It was not always this way. Conservatives have many heroes. But they belong largely to the past. We’ve recently lost some of them — Irving Kristol and William F. Buckley — and others of them we can’t seem to put behind us.

Reagan nostalgia is still ascendant in the Republican ranks, and there is a predominant instinct toward recovering the glory days of the 1980s, or 1994.

The future, too, holds some promise. Republicans have what is often called a deep bench. Florida Sen. Marco Rubio, Wisconsin Rep. Paul Ryan, New Jersey Gov. Chris Christie, even Louisiana Gov. Bobby Jindal — these are all plausible future national candidates.

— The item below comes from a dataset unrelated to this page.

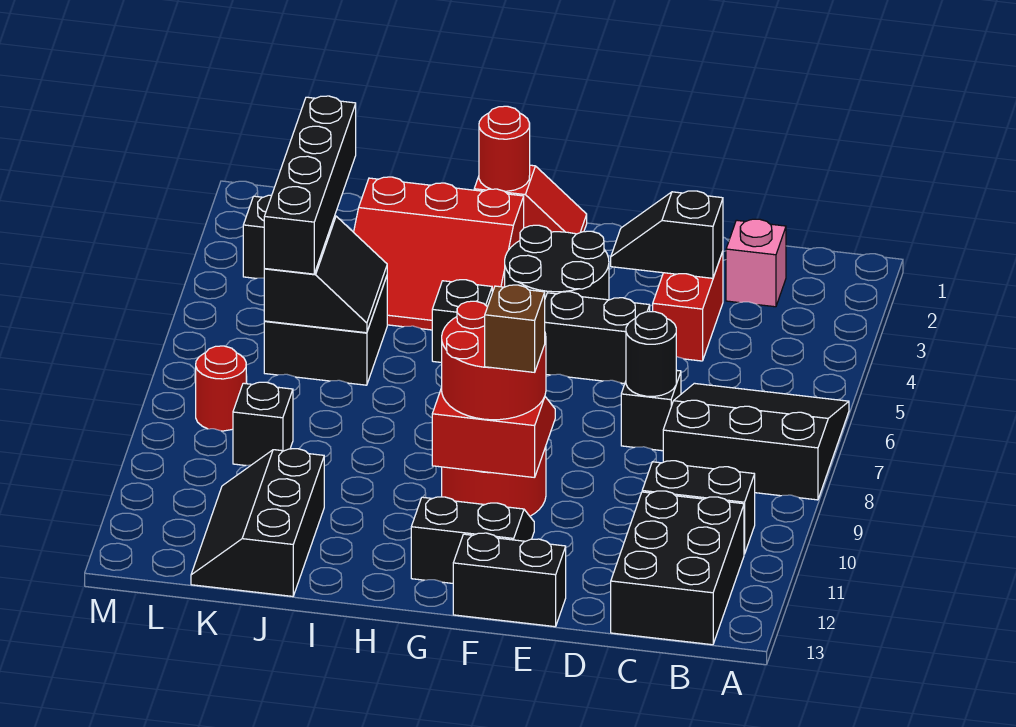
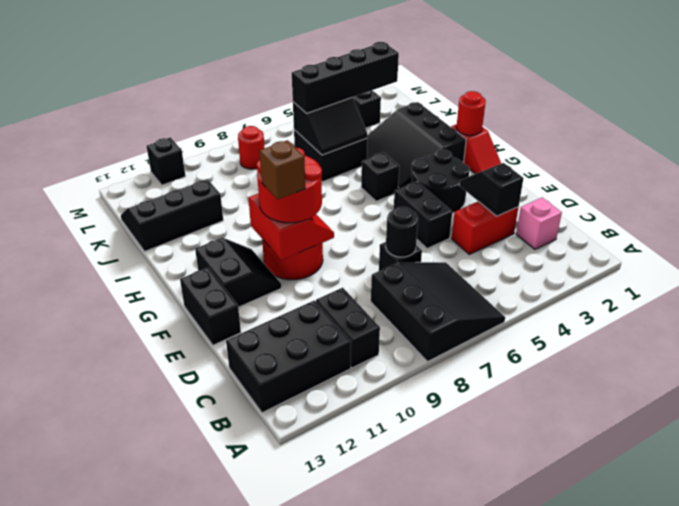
red 3x3 slope [354,177,524,330] -> black 3x3 slope [367,102,466,189]
black 1x1 brick [233,382,293,466] -> black 1x1 brick moved to [147,137,185,185]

If demographics are kind, if the current crop of famous Republicans don’t irrevocably ruin the conservative brand in the mind of the next generation and if the welfare state doesn’t careen so far out of control that future leaders can only be carried along by it, then there may be hope for conservatives yet.

But this vision of the conservative future, with its focus on national leadership and presidential dreams, some argue, ignores an essential tenet of conservative thought: Real change begins locally and travels to the states and then to Washington.

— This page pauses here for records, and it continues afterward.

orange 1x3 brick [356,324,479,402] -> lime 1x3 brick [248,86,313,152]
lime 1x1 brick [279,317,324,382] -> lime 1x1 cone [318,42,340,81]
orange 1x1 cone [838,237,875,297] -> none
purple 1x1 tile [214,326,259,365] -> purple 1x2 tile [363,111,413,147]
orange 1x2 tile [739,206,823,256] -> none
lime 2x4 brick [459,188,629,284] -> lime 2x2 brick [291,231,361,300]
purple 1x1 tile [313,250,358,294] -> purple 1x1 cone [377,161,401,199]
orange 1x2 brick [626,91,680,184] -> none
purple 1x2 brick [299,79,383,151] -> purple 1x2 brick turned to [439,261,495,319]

Too much national attention detracts from the valuable work of local and state officials and from the thinking and working that happens completely outside the government.

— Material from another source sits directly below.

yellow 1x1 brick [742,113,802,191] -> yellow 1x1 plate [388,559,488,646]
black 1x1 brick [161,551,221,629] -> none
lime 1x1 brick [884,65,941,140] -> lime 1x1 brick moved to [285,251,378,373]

Most of this is true. And it could be a leaderless revolution that conservatives most crave.

But the danger is that good local work and intelligent policy thinking will be overwhelmed by the national perception of Republicans. And it won’t be because of their positions on issues. For all the hullabaloo about the narrowly averted government shutdown, the real failing of the conservative side in that debate was not on policy but in persuasion.

What conservatives need now is an effort to explain what they believe and why it can work, one that is focused in one visible leader.

To be sure, many in the conservative commentariat and talk radio are already doing what they can. But the nature of these media is to reach the already convinced.

The power to convince once held by talk radio and Fox News has diminished with the fragmentation of cultural attention into specific and non-overlapping spheres. The persuadable middle, in other words, awaits.

Here’s the truth about the persuadable: They don’t care about politics as much as we think they do. They have better things to do. Local issues matter, but only obliquely, to the politically casual. The national debate is the one that moves moderate votes.

Speaking to them, then, will require a national image and a national leader.

Leaders do still matter, and for conservatives, these past few years have been difficult without them. The almost instinctive urge to find them has led to Sarah Palin, to Glenn Beck and to short-lived and sometimes unseemly fixations with the untalented or the unready.

If the coming presidential race doesn’t produce a leader, the resulting void may continue to harm the best efforts of conservatives on the ground.